Of course, since Huli Jing isn’t actually a “he” (yay, androgyny!) then “he” could also easily be defined by that other trope known as the Manic Pixie Dream Girl: a “bubbly, shallow creature that exists solely … to teach broodingly soulful young men to embrace life and its infinite mysteries and adventures.” (AV CLUB, 2007). Perhaps the reason that I saw Huli Jing like this was because that was how the French playwright, Giraudoux, created the character that Huli Jing is based on: the water sprite, Ondine.

Though written in 1939, the character Ondine appears to fit the role of MPDG completely. She is both quirky and uninhibited; and, most importantly, she exists solely for the male protagonist’s (Hans) happiness. As with almost all MPDG stories, misogyny and traditional gender roles are the norm, which means you end up with lines like:

Hans. Yes. Ondine and Hans.
Ondine. Oh no. Hans first. He is the man. He commands. Ondine is the girl. She is always one step behind. She keeps quiet.

(Valency. Giraudoux: Four Play, 1958, page 186)

What the hell is a person suppose to do with lines like that? (Besides mock them, I mean) … which led me to think about how, in stories about love affairs between humans and non-humans (I’m thinking of every Irish folk story where a mortal is seduced by the Fey), they always end terribly, usually for the human but, regardless, everyone is miserable in the end.

On the other hand, if you substitute, “ghost lover,” with, “emotionally-stunted male,” then we’re in Rom-Com territory; where a successful woman, who just can’t find the love of a good man, is miserable until she stumbles upon the man-child of her dreams, which then allows for the customary misunderstandings and zaniness to ensue.

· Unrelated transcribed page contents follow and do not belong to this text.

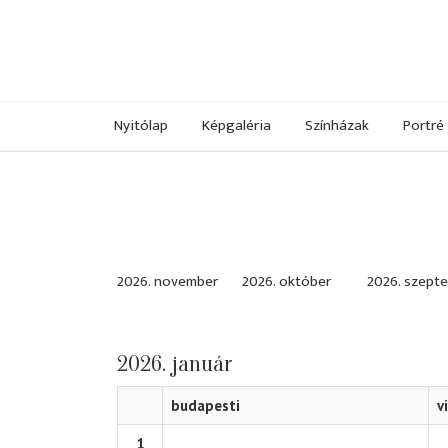
Nyitólap
Képgaléria
Színházak
Portré
2026. november
2026. október
2026. szept
2026. január
budapesti
v
1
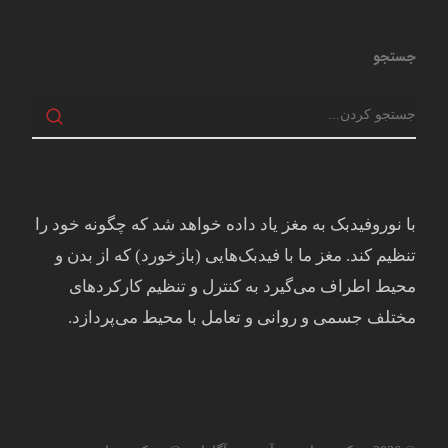
جستجو
با نوروفیدبک به مغز ياد داده خواهد شد كه چگونه خود را
تنظيم كند. مغز ما با فيدبک‌هايی (بازخورد) که از بدن و
محيط اطراف می‌گيرد به کنترل و تنظيم کارکردهای
مختلف جسمی و روانی و تعامل با محيط می‌پردازد.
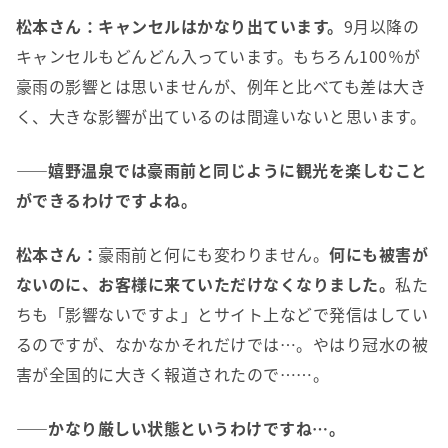
松本さん：キャンセルはかなり出ています。
9月以降の
キャンセルもどんどん入っています。もちろん100％が
豪雨の影響とは思いませんが、例年と比べても差は大き
く、大きな影響が出ているのは間違いないと思います。
――嬉野温泉では豪雨前と同じように観光を楽しむこと
ができるわけですよね。
松本さん：
豪雨前と何にも変わりません。
何にも被害が
ないのに、お客様に来ていただけなくなりました。
私た
ちも「影響ないですよ」とサイト上などで発信はしてい
るのですが、なかなかそれだけでは…。やはり冠水の被
害が全国的に大きく報道されたので……。
――かなり厳しい状態というわけですね…。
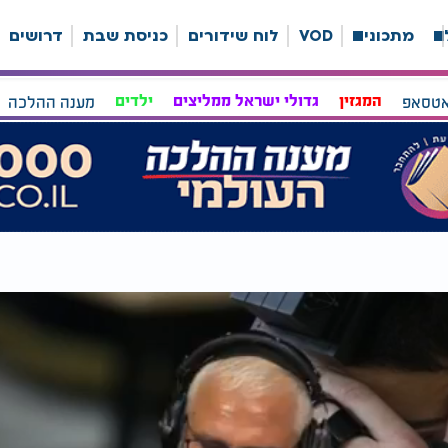
ה
מתכונים
VOD
לוח שידורים
כניסת שבת
דרושים
אטסאפ
המגזין
גדולי ישראל ממליצים
ילדים
מענה ההלכה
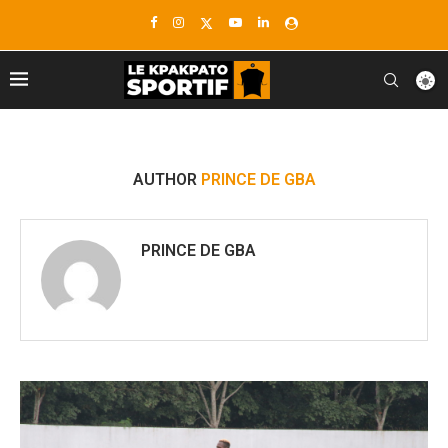
AUTHOR
PRINCE DE GBA
PRINCE DE GBA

Except Huli Jing is neither a MPDG nor a MPDB. It’s fox-magic that we’re dealing with, and fox-spirits are, as E. T. C. Werner put it, “cunning, cautious, sceptical … and fond of playing pranks and tormenting mankind.” (Myths and Legends of China, 1922, page 371.) Indeed, Huli Jing casts a spell on Jinggu, and goe so far as to, “taste her essence,” because “his” motivations are far different than Ondine’s. Like all Trickster figures there is something both child-like and sinister in everything that they do. It is a complexity that Giraudoux’s nymph was never written with.